Это было осенью. Сыро, мрачно, дождик. Неизвестно, на чем они добирались. Вернее, она. Он приехал на следующий день с передачей. А тогда, скорее всего, стоял за углом, стеснялся. А ей-то деваться было некуда, начались схватки.
Маша дежурила. Наташа мыла полы, уже закипал чайник. В этот вечер работы было мало. Звонок. Кого-то принесло опять, черт.
Зашла эта девочка, держась за свой живот. Живот аккуратный и как будто не ее. Маша в лицо и не смотрела, взгляд сразу профессионально зашарил по животу.
— Где обменная карта? — рявкнула без лишней любезности и подняла глаза. Язык ее тут же прилип к нёбу. На нее смотрела такая красавица, каких Маша не видела нигде и никогда. Ни в кино, ни тем более в жизни, ни в мечтах, ни в реальности. Это лицо ошеломляло. Маша сама была недурна, но сейчас ощутила себя замарашкой. На нее в упор смотрели диковинные глаза — серо-голубые, с темными ободками, в густом обрамлении тоже диковинных темно-золотистых ресниц. Но все это украдкой рассматривалось потом, а сейчас она стояла, парализованная этим взглядом, в котором мягко светилась спокойная, но не наглая уверенность и какая-то странная воля.
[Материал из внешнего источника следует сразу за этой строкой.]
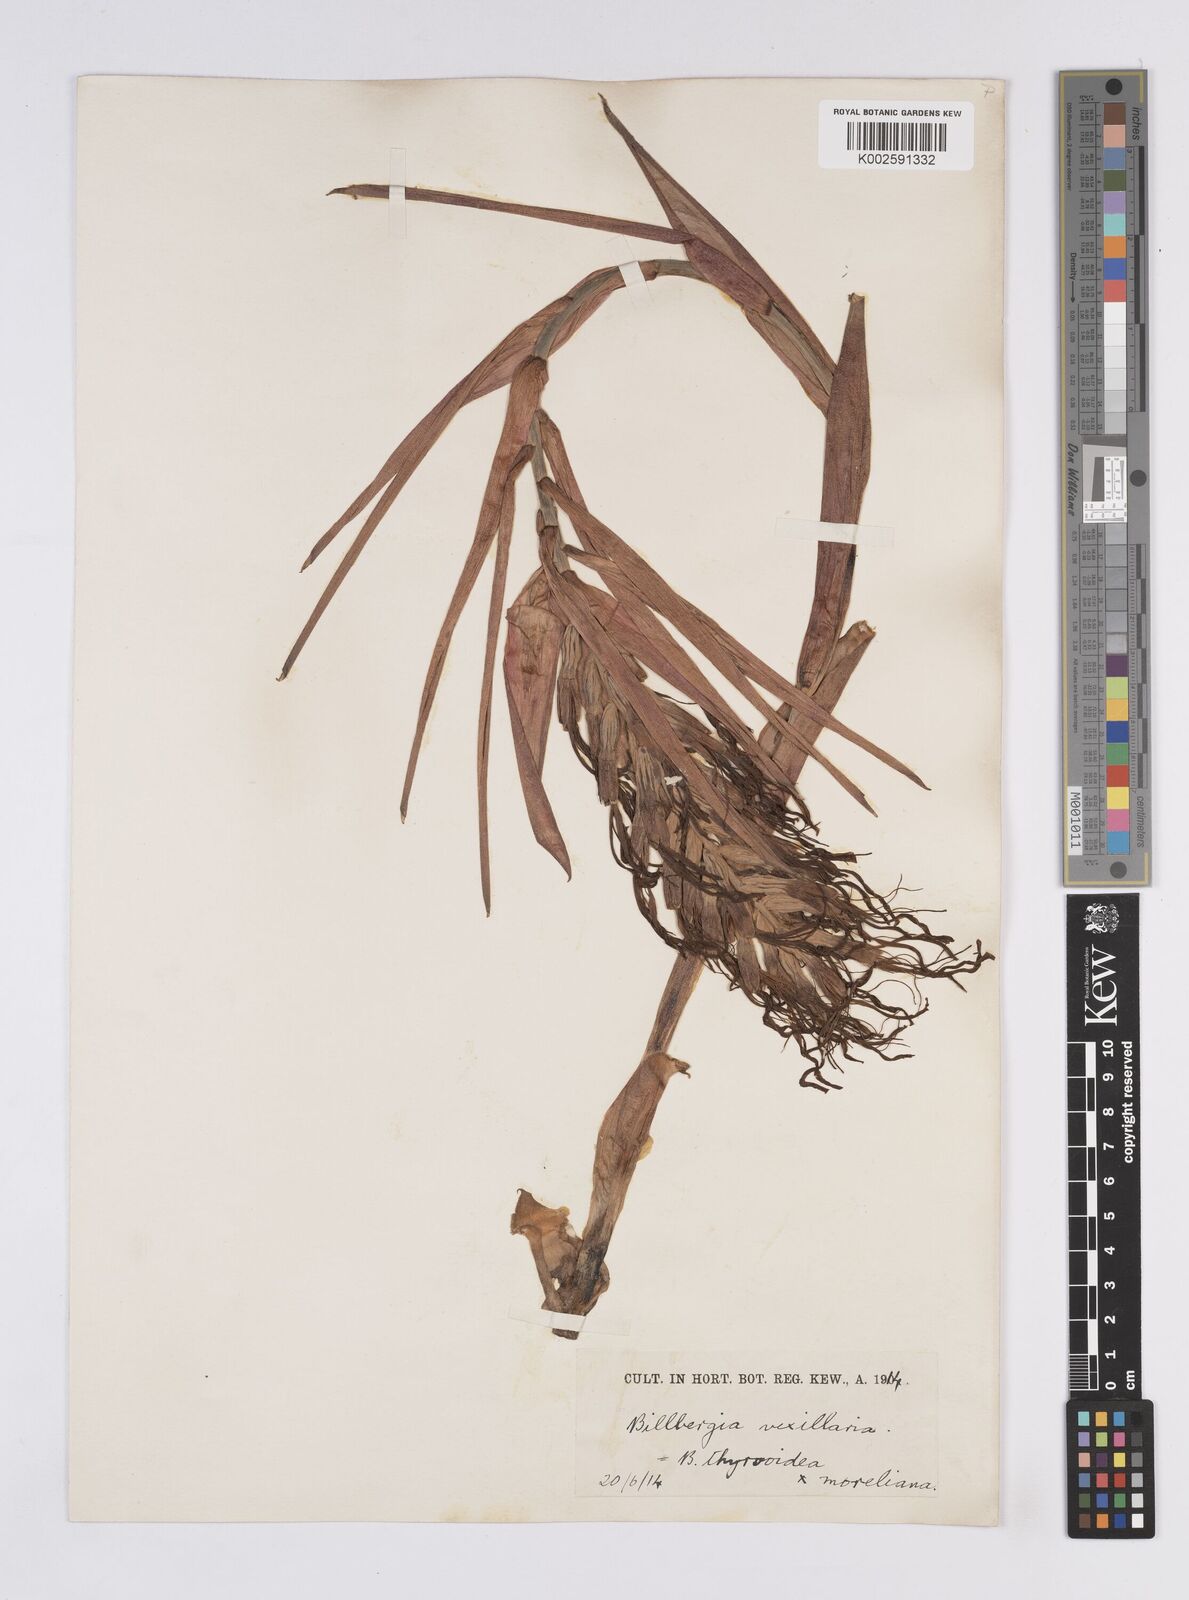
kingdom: Plantae
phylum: Tracheophyta
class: Liliopsida
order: Poales
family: Bromeliaceae
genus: Billbergia
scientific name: Billbergia jenischiana
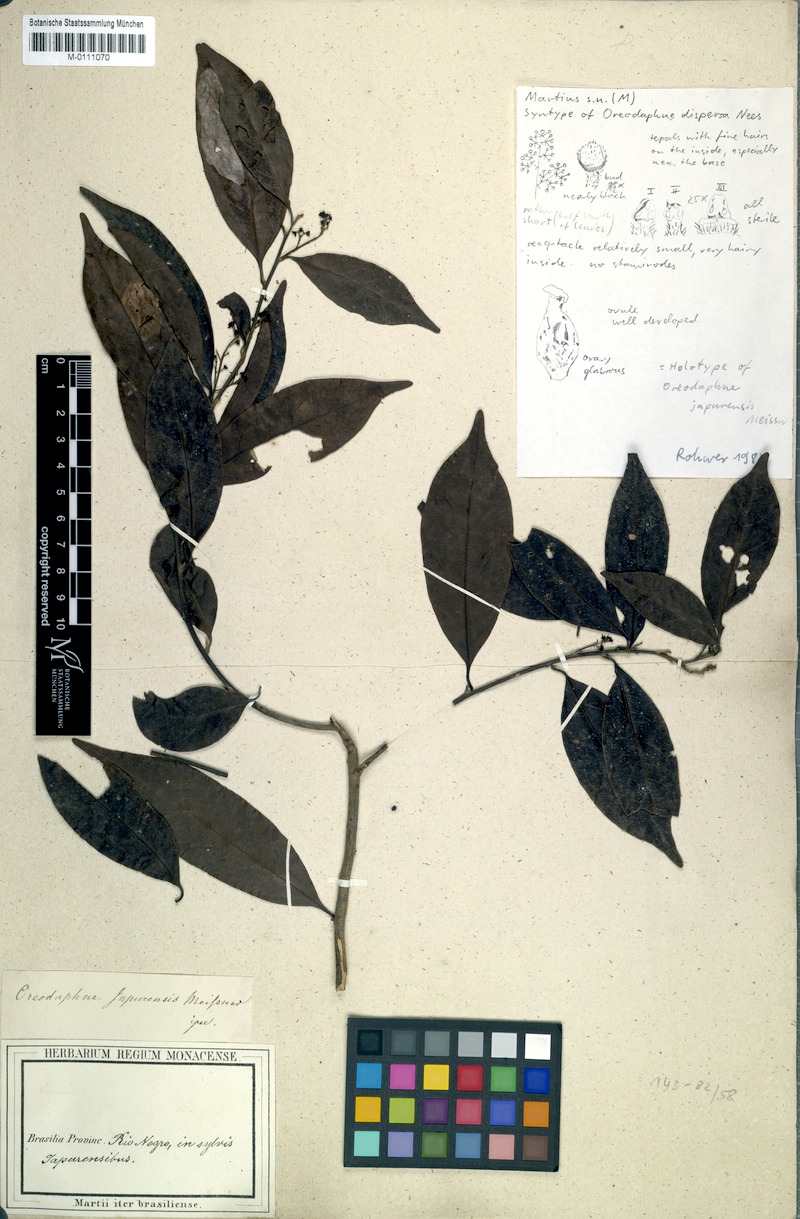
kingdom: Plantae
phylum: Tracheophyta
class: Magnoliopsida
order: Laurales
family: Lauraceae
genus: Ocotea
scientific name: Ocotea neesiana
Даже легкая насмешка привыкшей поражать людей женщины сквозила в этих глазах.
— У меня схватки. Срок родов через неделю. Отошли воды. Документов нет. Я проездом, — девочка говорила спокойно и мягко, голос был необычен, чуть хрипловат. Ей, вероятно, никогда не требовалось вырабатывать уверенность в себе, все было дано от природы с такой щедростью, что хватило бы на десяток красивых баб. Примерно таких, как Маша.
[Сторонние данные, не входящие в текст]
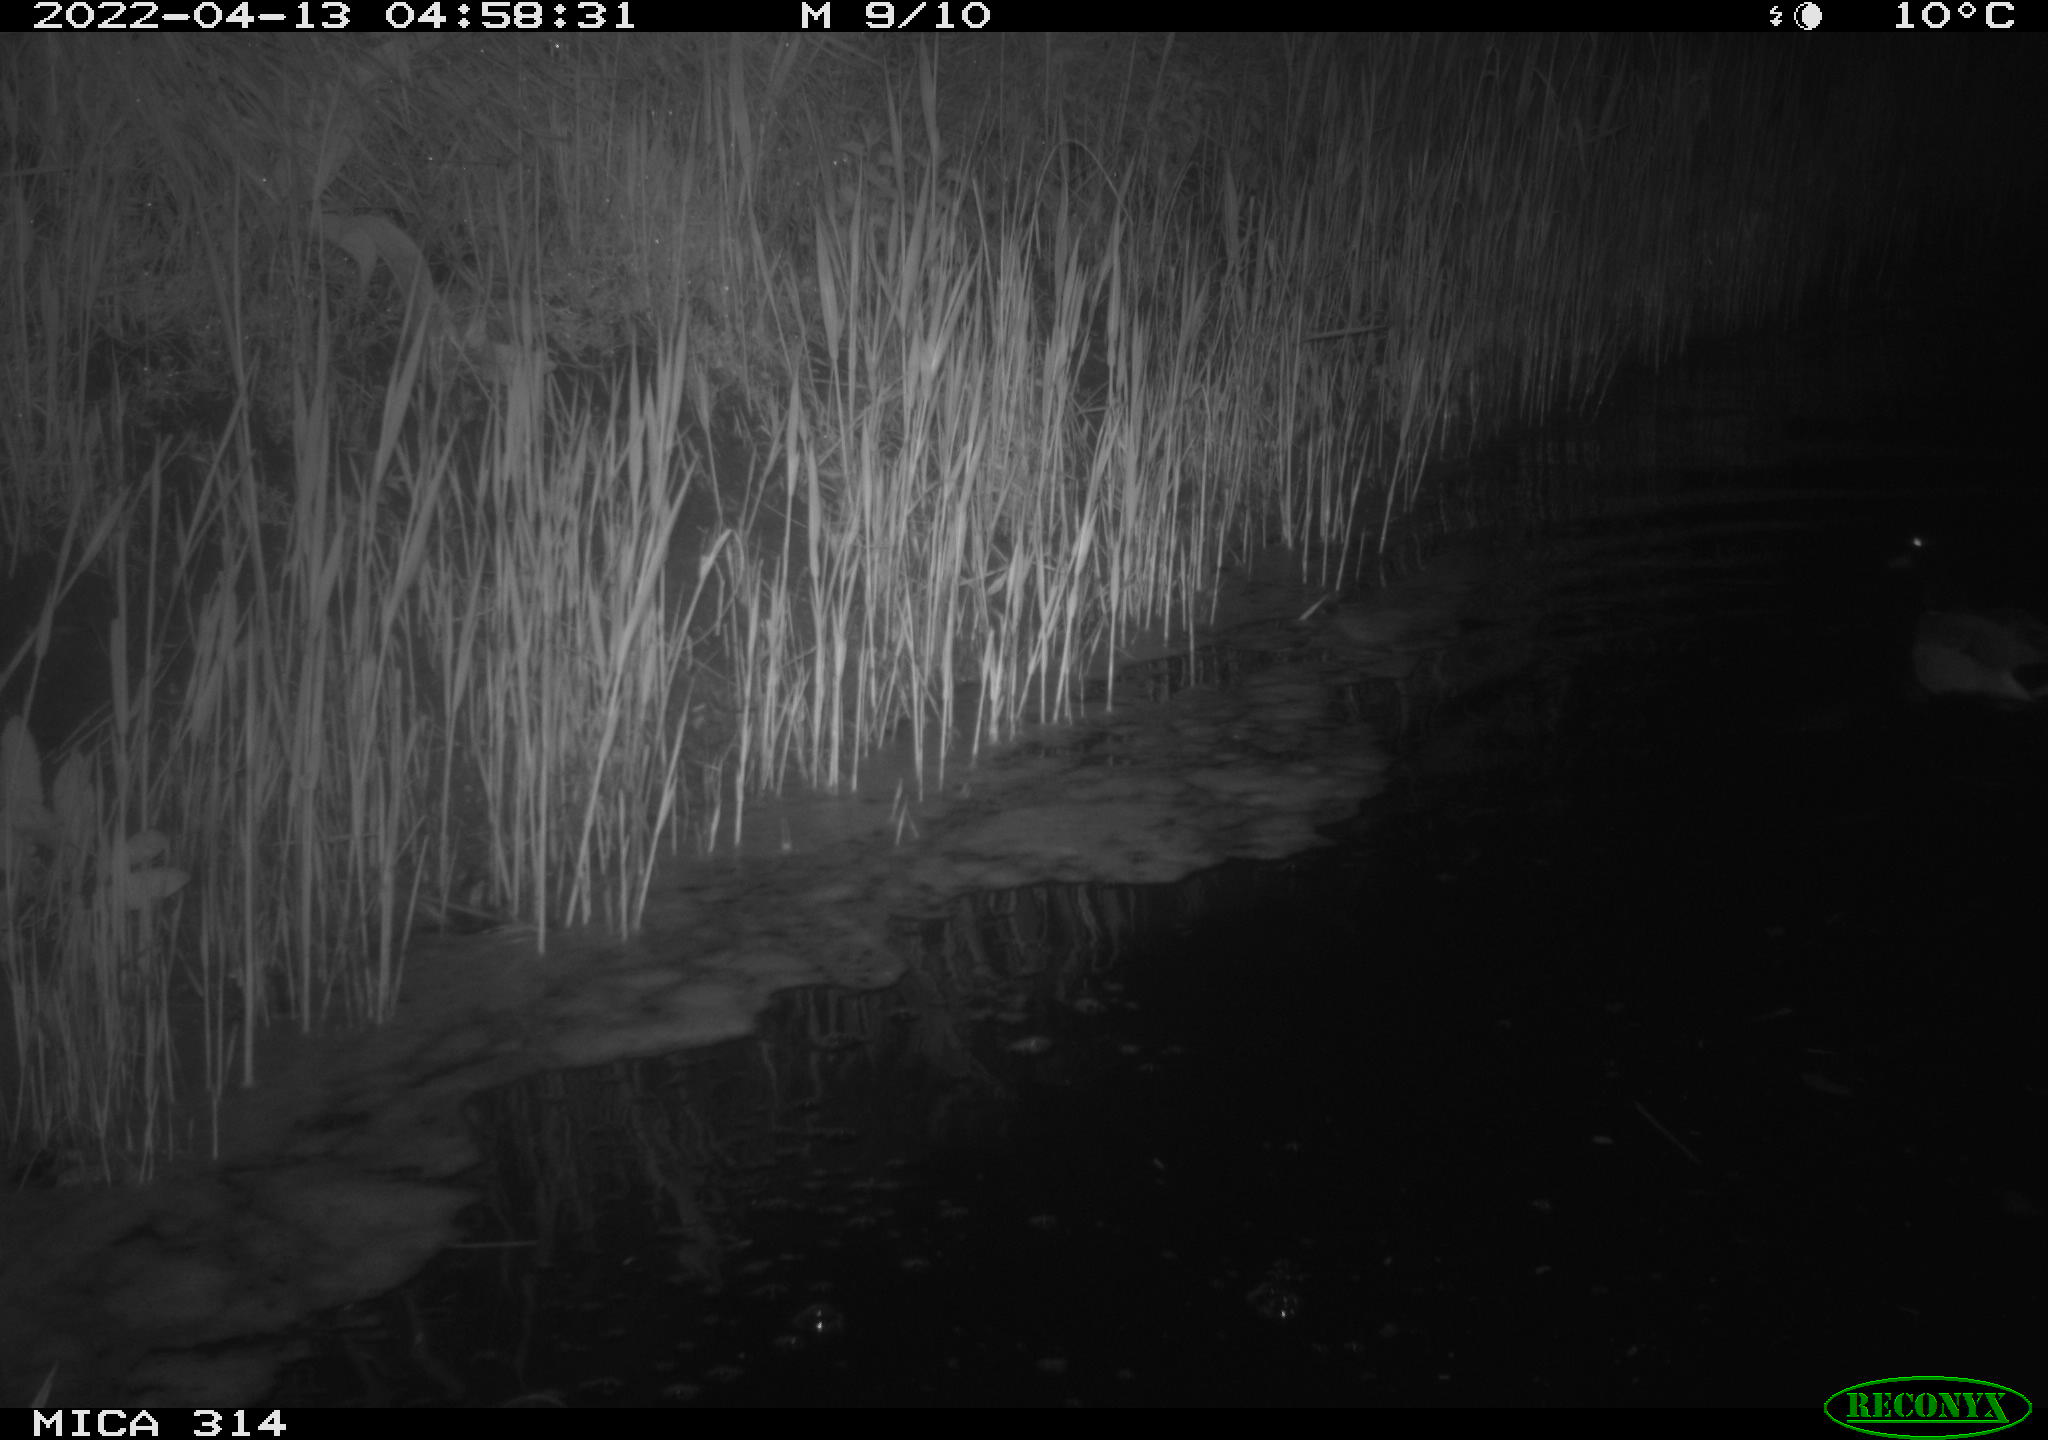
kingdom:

Маша молча раздела бомжующую красавицу, как-то слегка ополоумев. Даже болтливость ее от изумления исчезла. Задавала только необходимые вопросы. Пощупала живот, послушала плод, посчитала схватки и поняла, что скоро придется принимать роды. Занявшись обычным своим делом, медленно приходила в себя. И тут же сразу зацарапалась тревожная мысль. Но спросить язык пока не поворачивался. Ирина (так она назвалась) сказала сама, отрешенным спокойным голосом:
— Ребенок мне не нужен. Я его оставлю.
Маша промолчала. В этом тоне было такое, что не позволило задавать вопросы. И вела она себя странно. Ни вздоха, ни крика, ни стона. Во время схваток просто прикрывала глаза и чуть бледнела. И на столе, когда рожала, делала все молча. Таких родов Маша никогда не принимала. Что за стальной стержень сидел в этой необычной девочке?
Наташа смотрела своими подслеповатыми глазами и тоже молчала. Но она и раньше редко открывала рот. А сейчас, глядя на Машу и необычную роженицу, совсем прижухла. Видно, было в ее взгляде что-то такое, предостерегающее. Да и красота завораживала. Под любым предлогом все по очереди заглядывали в палату. Просто любовались.
На следующий день пришел парень, принес яблоки, что-то еще. Молодой, высокий, симпатичный. Таких много, словом. Интересно, что она в нем нашла? Да и был ли он отцом, кто его знает? Еще через день приехал, привез паспорт и увез ее на машине. Сказала спасибо, посмотрела молча и ушла. Всем сразу стало легче, раскрепостились. И матом ее покрыли, но уже потом, как бы почувствовав себя дураками, которых ловко провели. При ней ничего не смели. А Наташа просто как с ума сошла, вцепилась в ребенка. Да ее и не отговаривали. Многие были бы рады взять такого ребенка, но у всех были свои. Наташа быстро все оформила — все помогали, бегали. Забрала дитя домой, ушла в декрет.